WORK TO DO >>
Change every "common name" in the items below to "vernacular name" and leave the rest of each line unchanged.

RECORDS >>
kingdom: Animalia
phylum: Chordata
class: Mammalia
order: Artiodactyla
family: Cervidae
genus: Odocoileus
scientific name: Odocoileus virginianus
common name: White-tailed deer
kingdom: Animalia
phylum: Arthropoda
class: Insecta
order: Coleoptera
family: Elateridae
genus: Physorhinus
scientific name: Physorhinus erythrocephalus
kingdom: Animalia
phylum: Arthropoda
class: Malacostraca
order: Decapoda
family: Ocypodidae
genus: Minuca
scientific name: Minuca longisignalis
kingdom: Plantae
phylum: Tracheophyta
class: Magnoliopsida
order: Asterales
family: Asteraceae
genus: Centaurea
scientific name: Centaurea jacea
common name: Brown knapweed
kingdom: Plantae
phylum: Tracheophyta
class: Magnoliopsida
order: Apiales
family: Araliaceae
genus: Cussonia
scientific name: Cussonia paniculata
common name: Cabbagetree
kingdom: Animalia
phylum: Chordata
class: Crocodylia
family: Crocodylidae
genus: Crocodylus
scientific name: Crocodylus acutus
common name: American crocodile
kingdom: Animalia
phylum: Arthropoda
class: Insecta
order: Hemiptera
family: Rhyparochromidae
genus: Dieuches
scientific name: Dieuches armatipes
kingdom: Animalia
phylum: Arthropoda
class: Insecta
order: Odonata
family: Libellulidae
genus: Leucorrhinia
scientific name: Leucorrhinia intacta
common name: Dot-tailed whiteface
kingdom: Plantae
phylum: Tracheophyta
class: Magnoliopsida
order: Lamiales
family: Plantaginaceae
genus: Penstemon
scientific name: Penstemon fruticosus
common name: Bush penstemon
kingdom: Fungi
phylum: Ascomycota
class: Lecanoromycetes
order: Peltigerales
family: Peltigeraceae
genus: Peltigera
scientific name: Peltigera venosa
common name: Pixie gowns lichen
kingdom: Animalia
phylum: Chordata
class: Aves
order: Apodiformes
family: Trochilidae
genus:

TASK OUTPUT >>
kingdom: Animalia
phylum: Chordata
class: Mammalia
order: Artiodactyla
family: Cervidae
genus: Odocoileus
scientific name: Odocoileus virginianus
vernacular name: White-tailed deer
kingdom: Animalia
phylum: Arthropoda
class: Insecta
order: Coleoptera
family: Elateridae
genus: Physorhinus
scientific name: Physorhinus erythrocephalus
kingdom: Animalia
phylum: Arthropoda
class: Malacostraca
order: Decapoda
family: Ocypodidae
genus: Minuca
scientific name: Minuca longisignalis
kingdom: Plantae
phylum: Tracheophyta
class: Magnoliopsida
order: Asterales
family: Asteraceae
genus: Centaurea
scientific name: Centaurea jacea
vernacular name: Brown knapweed
kingdom: Plantae
phylum: Tracheophyta
class: Magnoliopsida
order: Apiales
family: Araliaceae
genus: Cussonia
scientific name: Cussonia paniculata
vernacular name: Cabbagetree
kingdom: Animalia
phylum: Chordata
class: Crocodylia
family: Crocodylidae
genus: Crocodylus
scientific name: Crocodylus acutus
vernacular name: American crocodile
kingdom: Animalia
phylum: Arthropoda
class: Insecta
order: Hemiptera
family: Rhyparochromidae
genus: Dieuches
scientific name: Dieuches armatipes
kingdom: Animalia
phylum: Arthropoda
class: Insecta
order: Odonata
family: Libellulidae
genus: Leucorrhinia
scientific name: Leucorrhinia intacta
vernacular name: Dot-tailed whiteface
kingdom: Plantae
phylum: Tracheophyta
class: Magnoliopsida
order: Lamiales
family: Plantaginaceae
genus: Penstemon
scientific name: Penstemon fruticosus
vernacular name: Bush penstemon
kingdom: Fungi
phylum: Ascomycota
class: Lecanoromycetes
order: Peltigerales
family: Peltigeraceae
genus: Peltigera
scientific name: Peltigera venosa
vernacular name: Pixie gowns lichen
kingdom: Animalia
phylum: Chordata
class: Aves
order: Apodiformes
family: Trochilidae
genus:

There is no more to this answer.